The authors note that study results suggest that ghrelin is a starvation-related hormone that functions as an indicator of short-term changes in energy balance Therefore, its suppression after food ingestion may represent a peripheral signal involved in the regulation of a meal size by reducing hunger and/or increasing satiety. Therefore, finding a blunted response of circulating ghrelin to food in symptomatic bulimics would support impaired suppression of the drive to eat following a meal that could be responsible for an increased food consumption and binge eating among this group of patients. Laboratory studies of humans suggest that bulimic patients have diminished satiety responses to meals (Walsh et al, 1989) that, on the basis of the results of the study, could be mediated at least in part by impaired suppression of ghrelin secretion.

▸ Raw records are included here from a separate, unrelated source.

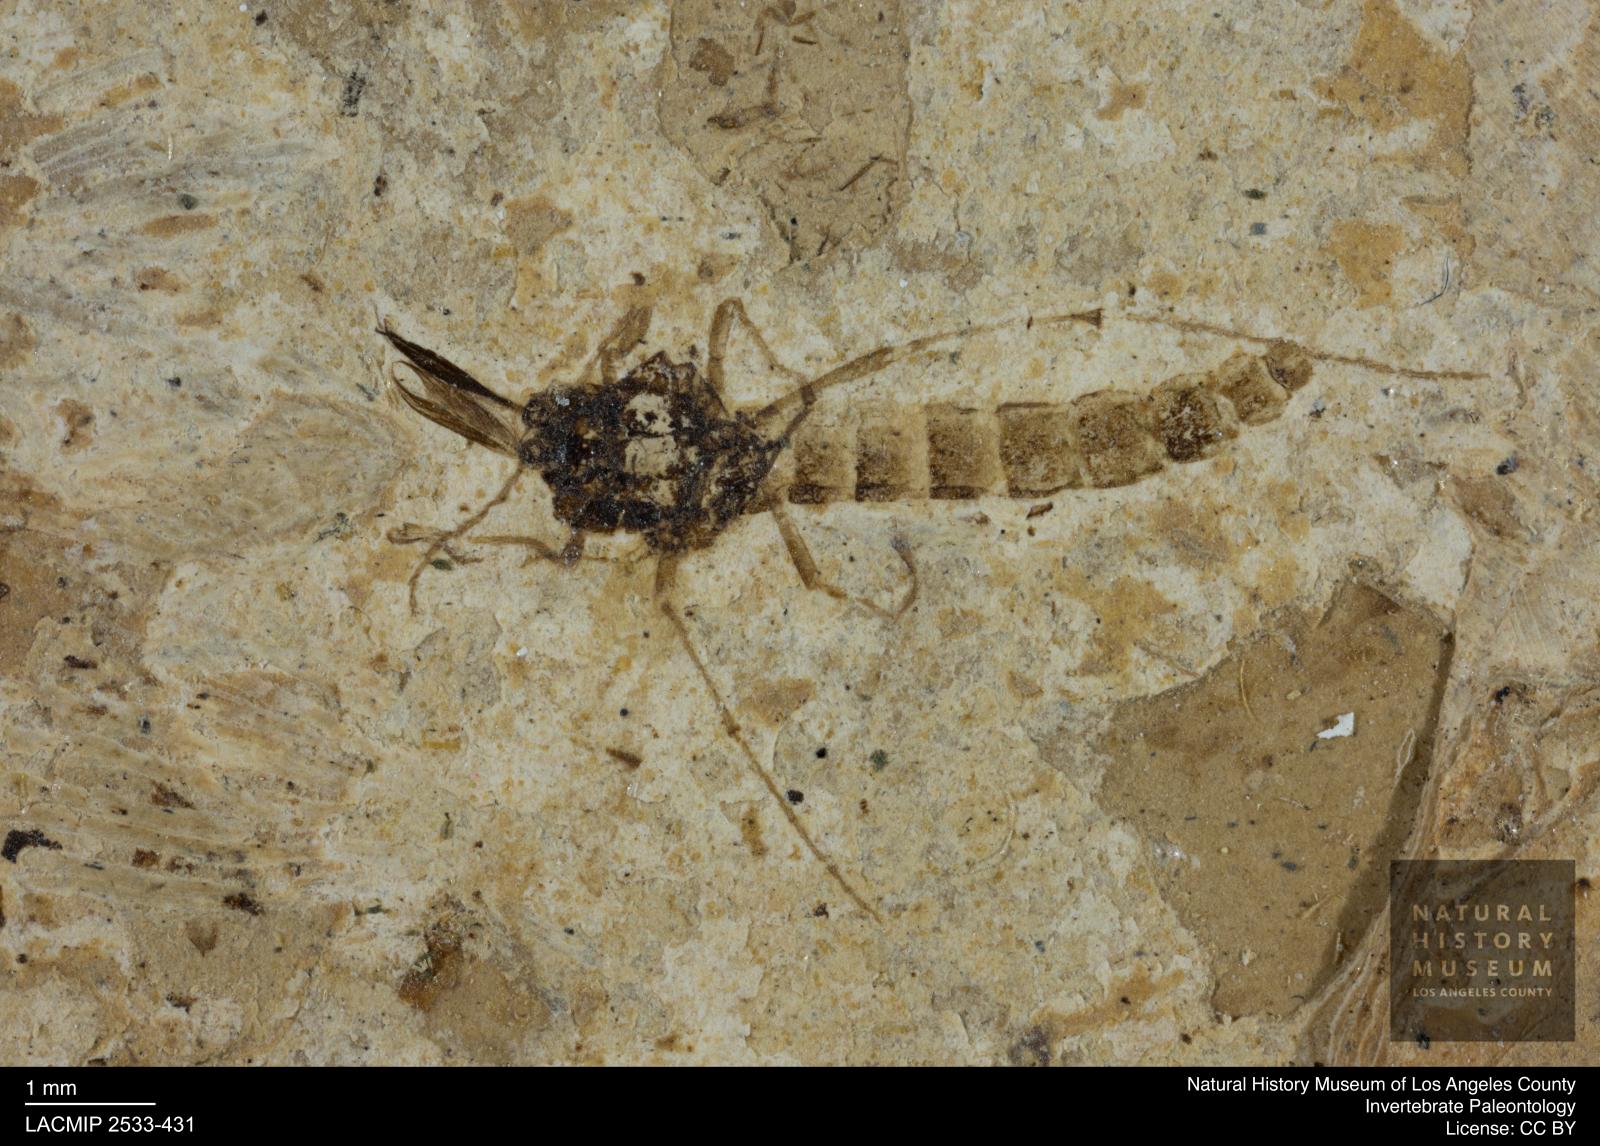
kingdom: Animalia
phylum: Arthropoda
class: Insecta
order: Diptera
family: Chironomidae
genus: Tanypus
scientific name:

Precise mechanisms are still a mystery
The mechanisms underlying the altered ghrelin response to food in bulimia nervosa are not known. But, could altered glucose or insulin responses to a meal cause a blunted ghrelin response in bulimic patients? The authors didn’t observe any difference in postprandial plasma glucose and insulin levels between bulimic patients and controls.
Another suggested theory is that the disordered eating particularly chronic fasting-gorging behavior of bulimic women, impairs the ghrelin sensitivity to acute changes in energy intake. Despite the large amount of calories ingested during binge episodes, bulimics regurgitate a relatively large amount of calories through vomiting and may use prolonged starvation to reduce their daily caloric intake. Since insulin and glucose are believed to be involved in the postprandial mechanisms by suppressing ghrelin production, repeated abrupt decrements following chronic purging episodes may damage the sensitivity of ghrelin-producing cells to these physiological regulators. Then, even if bulimics have normal postprandial levels of circulating insulin and glucose, their sensitivity to food-induced ghrelin suppression could be impaired. The absence of changes in leptin levels immediately after food consumption lends support to the idea that leptin is not involved in regulating meal size and postprandial satiety.
The study shows for the first time that the ghrelin response to food consumption is significantly blunted in symptomatic bulimics, whereas the short-term leptin response is preserved. These findings support the authors’ theory that in BN a profound dysregulation of some peripheral regulatory mechanisms is involved in both short-term and long-term regulation of feeding behavior and energy balance.